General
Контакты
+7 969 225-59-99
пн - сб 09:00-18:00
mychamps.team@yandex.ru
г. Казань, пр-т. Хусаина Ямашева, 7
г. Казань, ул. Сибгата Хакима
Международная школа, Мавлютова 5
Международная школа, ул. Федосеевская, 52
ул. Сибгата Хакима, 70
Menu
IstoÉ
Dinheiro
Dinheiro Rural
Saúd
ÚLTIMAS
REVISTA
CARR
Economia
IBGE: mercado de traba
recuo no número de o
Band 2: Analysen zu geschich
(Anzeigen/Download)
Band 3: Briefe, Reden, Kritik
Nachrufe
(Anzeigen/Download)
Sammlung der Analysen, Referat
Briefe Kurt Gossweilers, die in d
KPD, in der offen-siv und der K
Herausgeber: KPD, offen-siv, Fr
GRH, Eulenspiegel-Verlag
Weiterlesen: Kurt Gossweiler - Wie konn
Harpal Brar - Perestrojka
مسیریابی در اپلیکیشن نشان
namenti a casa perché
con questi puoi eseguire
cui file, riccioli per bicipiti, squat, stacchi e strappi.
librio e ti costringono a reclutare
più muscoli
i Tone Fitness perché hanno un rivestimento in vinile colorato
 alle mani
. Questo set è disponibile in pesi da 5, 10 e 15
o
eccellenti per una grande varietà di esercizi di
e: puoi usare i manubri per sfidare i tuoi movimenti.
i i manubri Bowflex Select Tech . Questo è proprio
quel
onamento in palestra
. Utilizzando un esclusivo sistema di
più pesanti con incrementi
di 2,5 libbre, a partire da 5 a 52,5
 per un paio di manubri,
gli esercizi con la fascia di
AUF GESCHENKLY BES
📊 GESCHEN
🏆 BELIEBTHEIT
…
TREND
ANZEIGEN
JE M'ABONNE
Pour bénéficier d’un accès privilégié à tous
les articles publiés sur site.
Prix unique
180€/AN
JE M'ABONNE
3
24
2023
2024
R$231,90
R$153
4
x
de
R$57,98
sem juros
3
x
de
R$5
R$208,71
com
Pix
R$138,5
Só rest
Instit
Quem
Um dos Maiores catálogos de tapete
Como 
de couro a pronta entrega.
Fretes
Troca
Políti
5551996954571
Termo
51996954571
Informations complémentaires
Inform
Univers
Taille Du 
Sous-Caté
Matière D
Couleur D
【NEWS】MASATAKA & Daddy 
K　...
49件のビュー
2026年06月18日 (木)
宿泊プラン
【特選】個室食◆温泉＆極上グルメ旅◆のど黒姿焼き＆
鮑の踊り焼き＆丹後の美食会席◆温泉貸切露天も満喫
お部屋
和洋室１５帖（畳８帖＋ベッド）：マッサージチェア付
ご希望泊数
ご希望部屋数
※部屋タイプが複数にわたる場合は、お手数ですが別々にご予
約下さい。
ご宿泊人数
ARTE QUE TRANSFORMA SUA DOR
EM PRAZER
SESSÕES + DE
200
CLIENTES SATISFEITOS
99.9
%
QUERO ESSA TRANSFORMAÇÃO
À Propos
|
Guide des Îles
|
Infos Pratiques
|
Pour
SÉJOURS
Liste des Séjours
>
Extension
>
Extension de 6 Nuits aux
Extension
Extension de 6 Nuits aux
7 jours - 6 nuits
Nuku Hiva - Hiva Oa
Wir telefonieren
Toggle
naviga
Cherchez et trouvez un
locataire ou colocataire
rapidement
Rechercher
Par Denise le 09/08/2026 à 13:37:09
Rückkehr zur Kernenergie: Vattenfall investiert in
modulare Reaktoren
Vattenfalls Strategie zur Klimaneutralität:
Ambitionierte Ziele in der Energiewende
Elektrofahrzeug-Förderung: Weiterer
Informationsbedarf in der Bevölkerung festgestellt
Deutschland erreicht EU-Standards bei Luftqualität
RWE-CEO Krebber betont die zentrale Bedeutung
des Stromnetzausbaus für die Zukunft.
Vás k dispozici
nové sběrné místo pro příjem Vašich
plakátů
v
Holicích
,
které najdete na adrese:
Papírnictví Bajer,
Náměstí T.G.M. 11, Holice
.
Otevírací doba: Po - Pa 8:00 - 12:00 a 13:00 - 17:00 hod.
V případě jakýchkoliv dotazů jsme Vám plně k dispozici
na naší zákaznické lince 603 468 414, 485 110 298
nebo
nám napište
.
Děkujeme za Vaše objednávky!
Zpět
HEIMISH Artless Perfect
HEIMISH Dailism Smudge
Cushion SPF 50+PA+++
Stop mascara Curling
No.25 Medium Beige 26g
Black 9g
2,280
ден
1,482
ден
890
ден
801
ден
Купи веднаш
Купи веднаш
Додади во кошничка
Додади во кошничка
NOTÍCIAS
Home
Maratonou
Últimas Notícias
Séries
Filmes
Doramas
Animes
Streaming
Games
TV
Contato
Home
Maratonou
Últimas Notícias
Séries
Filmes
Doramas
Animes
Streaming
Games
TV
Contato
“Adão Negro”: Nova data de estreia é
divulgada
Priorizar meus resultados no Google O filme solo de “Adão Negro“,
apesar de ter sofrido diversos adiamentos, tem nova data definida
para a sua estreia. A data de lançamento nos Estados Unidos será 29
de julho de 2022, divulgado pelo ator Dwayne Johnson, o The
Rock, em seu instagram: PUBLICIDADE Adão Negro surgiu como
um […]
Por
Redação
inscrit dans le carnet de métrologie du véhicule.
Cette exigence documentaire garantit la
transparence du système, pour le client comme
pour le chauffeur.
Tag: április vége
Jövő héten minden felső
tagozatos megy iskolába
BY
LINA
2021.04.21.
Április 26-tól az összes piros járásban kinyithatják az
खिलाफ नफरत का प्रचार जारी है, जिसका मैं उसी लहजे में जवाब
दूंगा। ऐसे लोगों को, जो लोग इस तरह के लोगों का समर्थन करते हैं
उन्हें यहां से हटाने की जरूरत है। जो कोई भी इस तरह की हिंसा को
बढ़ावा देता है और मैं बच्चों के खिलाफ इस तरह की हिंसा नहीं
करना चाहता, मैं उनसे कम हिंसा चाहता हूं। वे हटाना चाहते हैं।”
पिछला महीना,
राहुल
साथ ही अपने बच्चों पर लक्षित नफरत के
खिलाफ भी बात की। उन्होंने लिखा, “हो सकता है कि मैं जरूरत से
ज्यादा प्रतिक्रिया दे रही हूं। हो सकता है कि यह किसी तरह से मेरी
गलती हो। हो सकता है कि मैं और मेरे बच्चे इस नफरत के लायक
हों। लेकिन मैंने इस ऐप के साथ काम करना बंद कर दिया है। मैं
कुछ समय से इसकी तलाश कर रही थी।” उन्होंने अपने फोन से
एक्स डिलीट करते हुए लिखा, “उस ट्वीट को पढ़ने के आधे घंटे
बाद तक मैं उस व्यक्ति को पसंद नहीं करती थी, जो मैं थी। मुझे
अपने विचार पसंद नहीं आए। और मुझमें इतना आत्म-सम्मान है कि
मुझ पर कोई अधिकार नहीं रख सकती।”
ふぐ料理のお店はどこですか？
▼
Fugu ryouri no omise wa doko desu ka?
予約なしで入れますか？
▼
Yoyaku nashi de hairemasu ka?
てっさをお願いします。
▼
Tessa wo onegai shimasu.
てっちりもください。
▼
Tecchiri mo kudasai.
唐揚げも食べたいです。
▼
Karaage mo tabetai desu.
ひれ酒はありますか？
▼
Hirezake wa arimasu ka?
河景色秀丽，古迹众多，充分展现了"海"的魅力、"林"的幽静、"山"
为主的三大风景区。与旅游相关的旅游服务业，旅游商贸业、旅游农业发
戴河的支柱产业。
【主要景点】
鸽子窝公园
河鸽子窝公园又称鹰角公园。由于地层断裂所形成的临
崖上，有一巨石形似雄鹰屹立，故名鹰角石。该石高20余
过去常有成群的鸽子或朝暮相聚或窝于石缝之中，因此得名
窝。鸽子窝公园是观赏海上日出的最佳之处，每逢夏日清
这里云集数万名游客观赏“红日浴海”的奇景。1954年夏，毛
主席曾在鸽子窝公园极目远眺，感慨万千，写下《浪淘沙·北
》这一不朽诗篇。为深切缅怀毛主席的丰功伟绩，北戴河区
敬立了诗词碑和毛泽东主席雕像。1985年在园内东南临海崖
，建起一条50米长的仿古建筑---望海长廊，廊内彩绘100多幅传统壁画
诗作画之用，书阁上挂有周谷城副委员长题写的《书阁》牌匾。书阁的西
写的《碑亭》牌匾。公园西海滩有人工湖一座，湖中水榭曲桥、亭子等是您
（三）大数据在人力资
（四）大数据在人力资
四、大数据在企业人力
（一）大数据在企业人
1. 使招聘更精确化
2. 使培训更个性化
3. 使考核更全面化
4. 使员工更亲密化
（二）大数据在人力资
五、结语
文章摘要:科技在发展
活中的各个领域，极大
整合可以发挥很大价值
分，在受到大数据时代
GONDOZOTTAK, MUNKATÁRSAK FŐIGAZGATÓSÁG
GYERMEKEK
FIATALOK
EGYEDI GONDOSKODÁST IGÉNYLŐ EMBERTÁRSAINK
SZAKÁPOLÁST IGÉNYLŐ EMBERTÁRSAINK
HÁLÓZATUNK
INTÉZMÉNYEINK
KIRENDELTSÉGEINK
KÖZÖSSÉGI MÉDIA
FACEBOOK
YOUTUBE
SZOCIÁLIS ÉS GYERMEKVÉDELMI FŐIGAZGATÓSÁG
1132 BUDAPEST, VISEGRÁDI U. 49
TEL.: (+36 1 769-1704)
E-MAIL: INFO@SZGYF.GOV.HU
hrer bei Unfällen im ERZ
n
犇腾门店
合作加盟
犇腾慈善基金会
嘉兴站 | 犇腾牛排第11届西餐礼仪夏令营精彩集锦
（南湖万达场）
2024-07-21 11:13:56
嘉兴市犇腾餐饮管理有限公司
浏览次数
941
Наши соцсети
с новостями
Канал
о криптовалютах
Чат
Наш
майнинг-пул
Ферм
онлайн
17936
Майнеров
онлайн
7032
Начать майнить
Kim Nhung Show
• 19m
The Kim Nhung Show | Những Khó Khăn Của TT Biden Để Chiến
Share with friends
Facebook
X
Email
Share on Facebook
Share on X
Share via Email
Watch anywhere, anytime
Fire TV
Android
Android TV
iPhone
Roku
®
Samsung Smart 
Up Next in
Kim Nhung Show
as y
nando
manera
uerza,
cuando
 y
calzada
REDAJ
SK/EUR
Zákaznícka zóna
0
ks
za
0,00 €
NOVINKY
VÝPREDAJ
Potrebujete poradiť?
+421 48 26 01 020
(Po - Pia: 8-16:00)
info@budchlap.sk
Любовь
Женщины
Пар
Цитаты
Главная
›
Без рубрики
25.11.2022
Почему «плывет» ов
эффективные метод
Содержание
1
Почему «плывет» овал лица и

_ _ _

If a line in the entries above includes "Хакима", count it; report the total alone.

2